W przegłosowanym w czwartek przez komisje PE raporcie europosłowie zaapelowali o wiążący cel dla redukcji emisji CO2 (o 40 proc. do 2030 r.), ale także o wiążące cele dla wzrostu udziału energii odnawialnej (do 30 proc.) oraz dla poprawy efektywności energetycznej (o 40 proc. do 2030 r.). Zaapelowali też o reformę unijnego rynku handlu emisjami (ETS) i trwałe umorzenie części pozwoleń na emisję dwutlenku węgla.
W obowiązującym do 2020 r. pakiecie założono trzy cele: redukcji emisji CO2 o 20 proc., zwiększenia udziału energii ze źródeł odnawialnych (OZE) do 20 proc. i zwiększenia efektywności energetycznej o 20 proc. Dwa pierwsze cele są prawnie wiążące.

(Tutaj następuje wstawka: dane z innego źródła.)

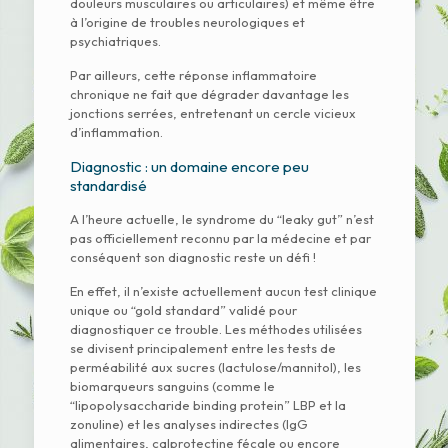
douleurs musculaires ou articulaires) et même être
à l’origine de troubles neurologiques et
psychiatriques.
Par ailleurs, cette réponse inflammatoire
chronique ne fait que dégrader davantage les
jonctions serrées, entretenant un cercle vicieux
d’inflammation.
Diagnostic : un domaine encore peu
standardisé
A l’heure actuelle, le syndrome du “leaky gut” n’est
pas officiellement reconnu par la médecine et par
conséquent son diagnostic reste un défi !
En effet, il n’existe actuellement aucun test clinique
unique ou “gold standard” validé pour
diagnostiquer ce trouble. Les méthodes utilisées
se divisent principalement entre les tests de
perméabilité aux sucres (lactulose/mannitol), les
biomarqueurs sanguins (comme le
“lipopolysaccharide binding protein” LBP et la
zonuline) et les analyses indirectes (IgG
alimentaires, calprotectine fécale ou encore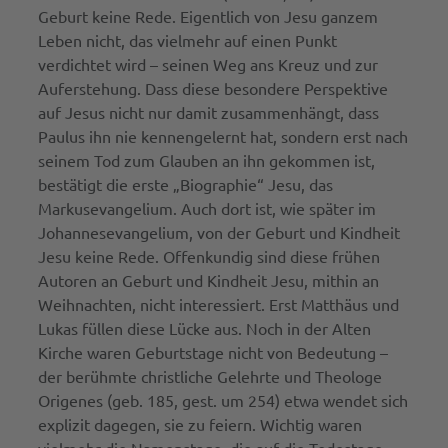
Geburt keine Rede. Eigentlich von Jesu ganzem
Leben nicht, das vielmehr auf einen Punkt
verdichtet wird – seinen Weg ans Kreuz und zur
Auferstehung. Dass diese besondere Perspektive
auf Jesus nicht nur damit zusammenhängt, dass
Paulus ihn nie kennengelernt hat, sondern erst nach
seinem Tod zum Glauben an ihn gekommen ist,
bestätigt die erste „Biographie“ Jesu, das
Markusevangelium. Auch dort ist, wie später im
Johannesevangelium, von der Geburt und Kindheit
Jesu keine Rede. Offenkundig sind diese frühen
Autoren an Geburt und Kindheit Jesu, mithin an
Weihnachten, nicht interessiert. Erst Matthäus und
Lukas füllen diese Lücke aus. Noch in der Alten
Kirche waren Geburtstage nicht von Bedeutung –
der berühmte christliche Gelehrte und Theologe
Origenes (geb. 185, gest. um 254) etwa wendet sich
explizit dagegen, sie zu feiern. Wichtig waren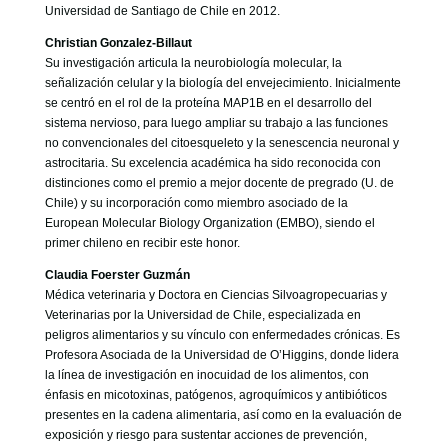
Universidad de Santiago de Chile en 2012.
Christian Gonzalez-Billaut
Su investigación articula la neurobiología molecular, la
señalización celular y la biología del envejecimiento. Inicialmente
se centró en el rol de la proteína MAP1B en el desarrollo del
sistema nervioso, para luego ampliar su trabajo a las funciones
no convencionales del citoesqueleto y la senescencia neuronal y
astrocitaria. Su excelencia académica ha sido reconocida con
distinciones como el premio a mejor docente de pregrado (U. de
Chile) y su incorporación como miembro asociado de la
European Molecular Biology Organization (EMBO), siendo el
primer chileno en recibir este honor.
Claudia Foerster Guzmán
Médica veterinaria y Doctora en Ciencias Silvoagropecuarias y
Veterinarias por la Universidad de Chile, especializada en
peligros alimentarios y su vínculo con enfermedades crónicas. Es
Profesora Asociada de la Universidad de O’Higgins, donde lidera
la línea de investigación en inocuidad de los alimentos, con
énfasis en micotoxinas, patógenos, agroquímicos y antibióticos
presentes en la cadena alimentaria, así como en la evaluación de
exposición y riesgo para sustentar acciones de prevención,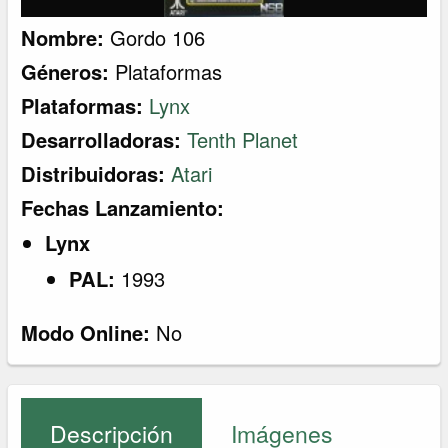
Nombre:
Gordo 106
Géneros:
Plataformas
Plataformas:
Lynx
Desarrolladoras:
Tenth Planet
Distribuidoras:
Atari
Fechas Lanzamiento:
Lynx
PAL:
1993
Modo Online:
No
Descripción
Imágenes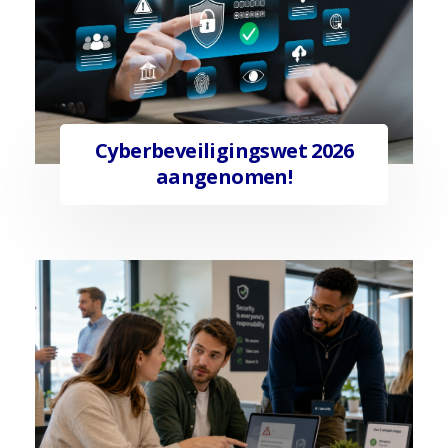
Cyberbeveiligingswet 2026
aangenomen!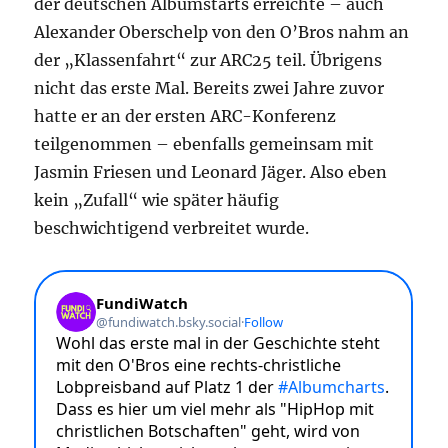
der deutschen Albumstarts erreichte – auch
Alexander Oberschelp von den O’Bros nahm an
der „Klassenfahrt“ zur ARC25 teil. Übrigens
nicht das erste Mal. Bereits zwei Jahre zuvor
hatte er an der ersten ARC-Konferenz
teilgenommen – ebenfalls gemeinsam mit
Jasmin Friesen und Leonard Jäger. Also eben
kein „Zufall“ wie später häufig
beschwichtigend verbreitet wurde.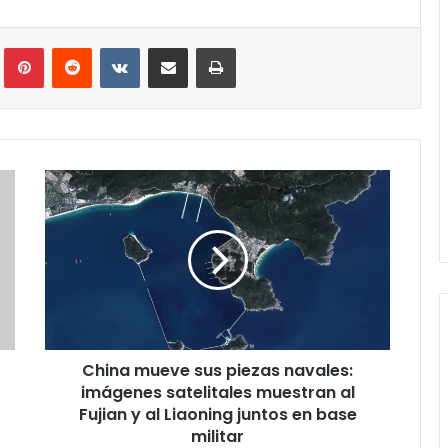
Tumblr
Pinterest
Reddit
VKontakte
Compartir via correo electrónico
Impresión
China
mueve
sus
piezas
navales:
imágenes
satelitales
muestran
al
China mueve sus piezas navales:
Fujian
y
imágenes satelitales muestran al
al
Fujian y al Liaoning juntos en base
Liaoning
militar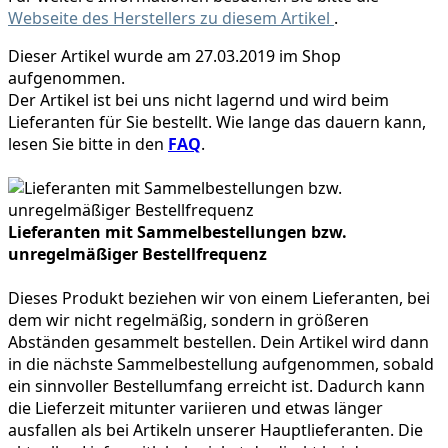
Webseite des Herstellers zu diesem Artikel
.
Dieser Artikel wurde am 27.03.2019 im Shop
aufgenommen.
Der Artikel ist bei uns nicht lagernd und wird beim
Lieferanten für Sie bestellt. Wie lange das dauern kann,
lesen Sie bitte in den
FAQ
.
Lieferanten mit Sammelbestellungen bzw.
unregelmäßiger Bestellfrequenz
Dieses Produkt beziehen wir von einem Lieferanten, bei
dem wir nicht regelmäßig, sondern in größeren
Abständen gesammelt bestellen. Dein Artikel wird dann
in die nächste Sammelbestellung aufgenommen, sobald
ein sinnvoller Bestellumfang erreicht ist. Dadurch kann
die Lieferzeit mitunter variieren und etwas länger
ausfallen als bei Artikeln unserer Hauptlieferanten. Die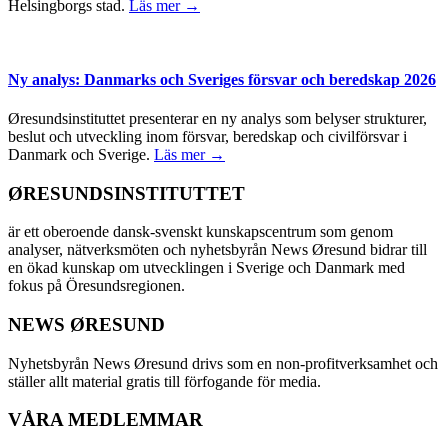
Helsingborgs stad.
Läs mer →
Ny analys: Danmarks och Sveriges försvar och beredskap 2026
Øresundsinstituttet presenterar en ny analys som belyser strukturer,
beslut och utveckling inom försvar, beredskap och civilförsvar i
Danmark och Sverige.
Läs mer →
ØRESUNDSINSTITUTTET
är ett oberoende dansk-svenskt kunskapscentrum som genom
analyser, nätverksmöten och nyhetsbyrån News Øresund bidrar till
en ökad kunskap om utvecklingen i Sverige och Danmark med
fokus på Öresundsregionen.
NEWS ØRESUND
Nyhetsbyrån News Øresund drivs som en non-profitverksamhet och
ställer allt material gratis till förfogande för media.
VÅRA MEDLEMMAR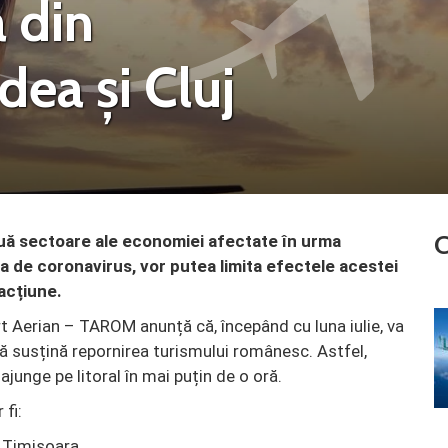
 din
dea și Cluj
C
uă sectoare ale economiei afectate în urma
a de coronavirus, vor putea limita efectele acestei
acțiune.
 Aerian – TAROM anunță că, începând cu luna iulie, va
să susțină repornirea turismului românesc. Astfel,
 ajunge pe litoral în mai puțin de o oră.
fi:
Timisoara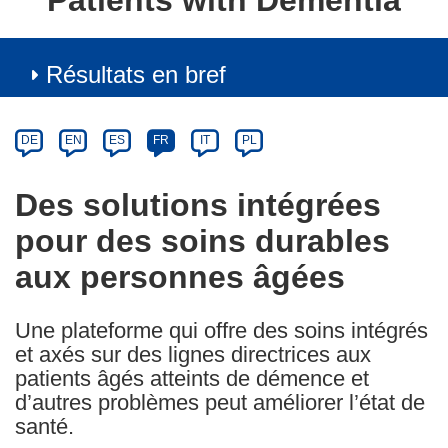
Patients with Dementia
Résultats en bref
Article
Category
Article
DE
EN
ES
FR
IT
PL
available
in
Des solutions intégrées
the
pour des soins durables
following
languages:
aux personnes âgées
Une plateforme qui offre des soins intégrés
et axés sur des lignes directrices aux
patients âgés atteints de démence et
d’autres problèmes peut améliorer l’état de
santé.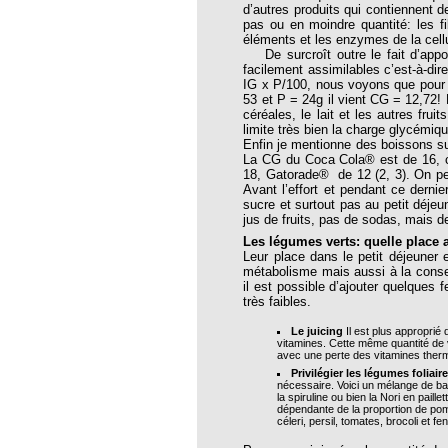
d’autres produits qui contiennent d
opathie
pas ou en moindre quantité: les fi
éléments et les enzymes de la cellu
le de l’EFHPA le 26/10/2019 à
De surcroît outre le fait d’appor
facilement assimilables c’est-à-dir
IG x P/100, nous voyons que pour l
lidarité Homéopathie »
53 et P = 24g il vient CG = 12,72! B
céréales, le lait et les autres frui
, Protection Auditive et Idées Reçues
limite très bien la charge glycémiqu
Enfin je mentionne des boissons suc
La CG du Coca Cola® est de 16, ce
18, Gatorade® de 12 (2, 3). On peut
Avant l’effort et pendant ce derni
sucre et surtout pas au petit déjeu
onaria
jus de fruits, pas de sodas, mais de
Les légumes verts: quelle place 
e Forme au Quotidien
Leur place dans le petit déjeuner 
métabolisme mais aussi à la conser
il est possible d’ajouter quelques
très faibles.
s hormones ?
Le juicing
Il est plus approprié
AL.)
vitamines. Cette même quantité de v
avec une perte des vitamines therm
-parodontale à Skoura
Privilégier les légumes foliair
nécessaire. Voici un mélange de bas
la spiruline ou bien la Nori en paill
dépendante de la proportion de pom
céleri, persil, tomates, brocoli et 
t homéopathie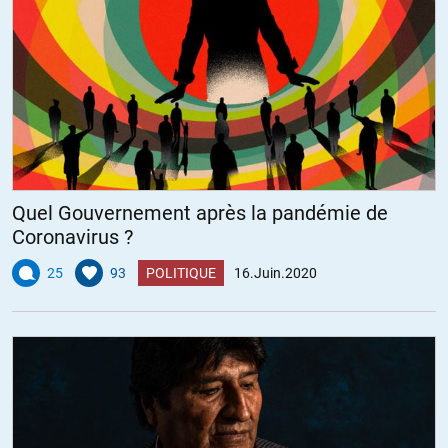
Quel Gouvernement après la pandémie de
Coronavirus ?
25
93
POLITIQUE
16.Juin.2020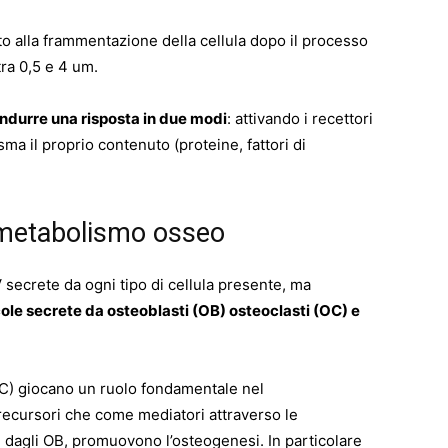
o alla frammentazione della cellula dopo il processo
ra 0,5 e 4 um.
indurre una risposta in due modi
: attivando i recettori
a il proprio contenuto (proteine, fattori di
e metabolismo osseo
secrete da ogni tipo di cellula presente, ma
ole secrete da osteoblasti (OB) osteoclasti (OC) e
SC) giocano un ruolo fondamentale nel
recursori che come mediatori attraverso le
e dagli OB, promuovono l’osteogenesi. In particolare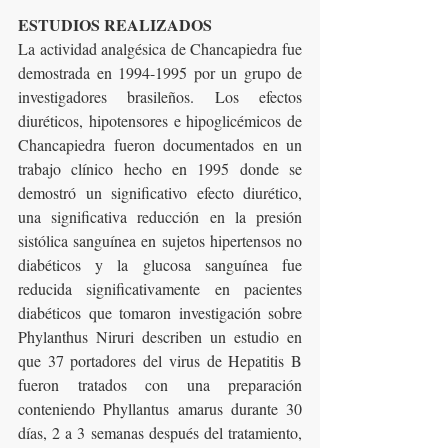
ESTUDIOS REALIZADOS
La actividad analgésica de Chancapiedra fue 
demostrada en 1994-1995 por un grupo de 
investigadores brasileños. Los efectos 
diuréticos, hipotensores e hipoglicémicos de 
Chancapiedra fueron documentados en un 
trabajo clínico hecho en 1995 donde se 
demostró un significativo efecto diurético, 
una significativa reducción en la presión 
sistólica sanguínea en sujetos hipertensos no 
diabéticos y la glucosa sanguínea fue 
reducida significativamente en pacientes 
diabéticos que tomaron investigación sobre 
Phylanthus Niruri describen un estudio en 
que 37 portadores del virus de Hepatitis B 
fueron tratados con una preparación 
conteniendo Phyllantus amarus durante 30 
días, 2 a 3 semanas después del tratamiento, 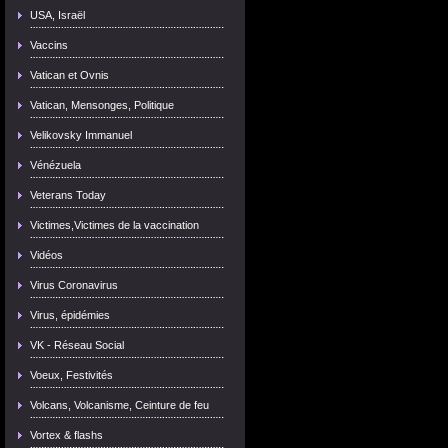
USA, Israël
Vaccins
Vatican et Ovnis
Vatican, Mensonges, Politique
Velikovsky Immanuel
Vénézuela
Veterans Today
Victimes,Victimes de la vaccination
Vidéos
Virus Coronavirus
Virus, épidémies
VK - Réseau Social
Voeux, Festivités
Volcans, Volcanisme, Ceinture de feu
Vortex & flashs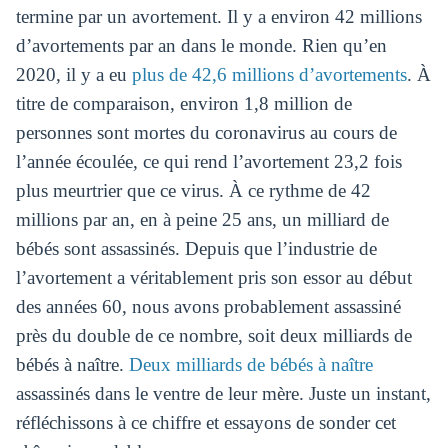
termine par un avortement. Il y a environ 42 millions
d’avortements par an dans le monde. Rien qu’en
2020, il y a eu
plus de 42,6 millions d’avortements
. À
titre de comparaison, environ 1,8 million de
personnes sont mortes du coronavirus au cours de
l’année écoulée, ce qui rend l’avortement 23,2 fois
plus meurtrier que ce virus. À ce rythme de 42
millions par an, en à peine 25 ans, un milliard de
bébés sont assassinés. Depuis que l’industrie de
l’avortement a véritablement pris son essor au début
des années 60, nous avons probablement assassiné
près du double de ce nombre, soit deux milliards de
bébés à naître.
Deux milliards de bébés à naître
assassinés dans le ventre de leur mère. Juste un instant,
réfléchissons à ce chiffre et essayons de sonder cet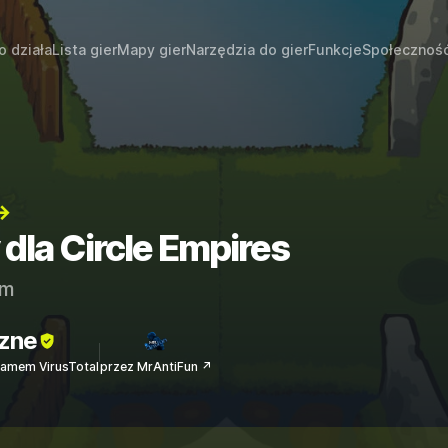
o działa
Lista gier
Mapy gier
Narzędzia do gier
Funkcje
Społecznoś
→
 dla Circle Empires
am
zne
amem VirusTotal
przez MrAntiFun ↗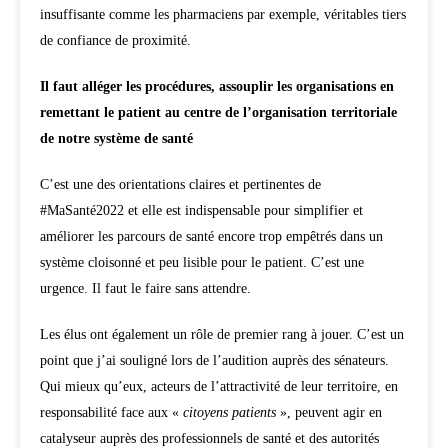
insuffisante comme les pharmaciens par exemple, véritables tiers
de confiance de proximité.
Il faut alléger les procédures, assouplir les organisations en
remettant le patient au centre de l’organisation territoriale
de notre système de santé
C’est une des orientations claires et pertinentes de
#MaSanté2022 et elle est indispensable pour simplifier et
améliorer les parcours de santé encore trop empêtrés dans un
système cloisonné et peu lisible pour le patient. C’est une
urgence. Il faut le faire sans attendre.
Les élus ont également un rôle de premier rang à jouer. C’est un
point que j’ai souligné lors de l’audition auprès des sénateurs.
Qui mieux qu’eux, acteurs de l’attractivité de leur territoire, en
responsabilité face aux «
citoyens patients
», peuvent agir en
catalyseur auprès des professionnels de santé et des autorités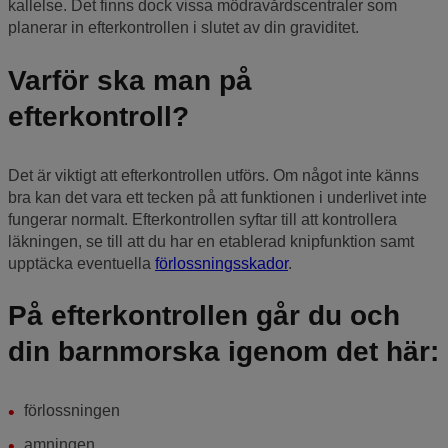
kallelse. Det finns dock vissa mödravårdscentraler som
planerar in efterkontrollen i slutet av din graviditet.
Varför ska man på
efterkontroll?
Det är viktigt att efterkontrollen utförs. Om något inte känns
bra kan det vara ett tecken på att funktionen i underlivet inte
fungerar normalt. Efterkontrollen syftar till att kontrollera
läkningen, se till att du har en etablerad knipfunktion samt
upptäcka eventuella
förlossningsskador
.
På efterkontrollen går du och
din barnmorska igenom det här:
förlossningen
amningen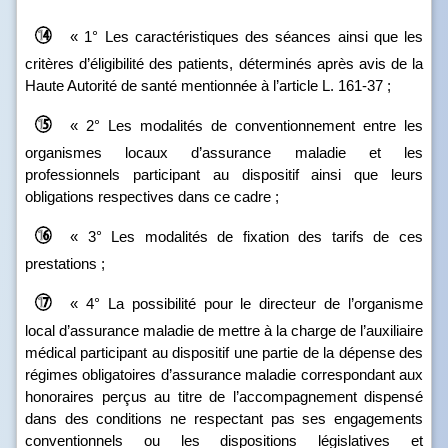
« 1° Les caractéristiques des séances ainsi que les
critères d’éligibilité des patients, déterminés après avis de la
Haute Autorité de santé mentionnée à l’article L. 161‑37 ;
« 2° Les modalités de conventionnement entre les
organismes locaux d’assurance maladie et les
professionnels participant au dispositif ainsi que leurs
obligations respectives dans ce cadre ;
« 3° Les modalités de fixation des tarifs de ces
prestations ;
« 4° La possibilité pour le directeur de l’organisme
local d’assurance maladie de mettre à la charge de l’auxiliaire
médical participant au dispositif une partie de la dépense des
régimes obligatoires d’assurance maladie correspondant aux
honoraires perçus au titre de l’accompagnement dispensé
dans des conditions ne respectant pas ses engagements
conventionnels ou les dispositions législatives et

"Po miesiącach intensywnych negocjacji jesteśmy zadowoleni, że nasza praca się opłaciła. Opierając się na celach klimatycznych 20-20-20 ustalonych siedem lat temu, Parlament Europejski domaga się, by Komisja wyszła z ambitną propozycją zawierającą trzy wiążące cele: redukcji emisji CO2, wytwarzania energii ze źródeł odnawialnych oraz wzrostu efektywności energetycznej" - oświadczyła po głosowaniu współsprawozdawczyni raportu, belgijska chadeczka Anne Delvaux.
Innego zdania jest współsprawozdawca raportu, polski europoseł Konrad Szymański (PiS), który chciał odrzucenia sprawozdania w obecnym kształcie.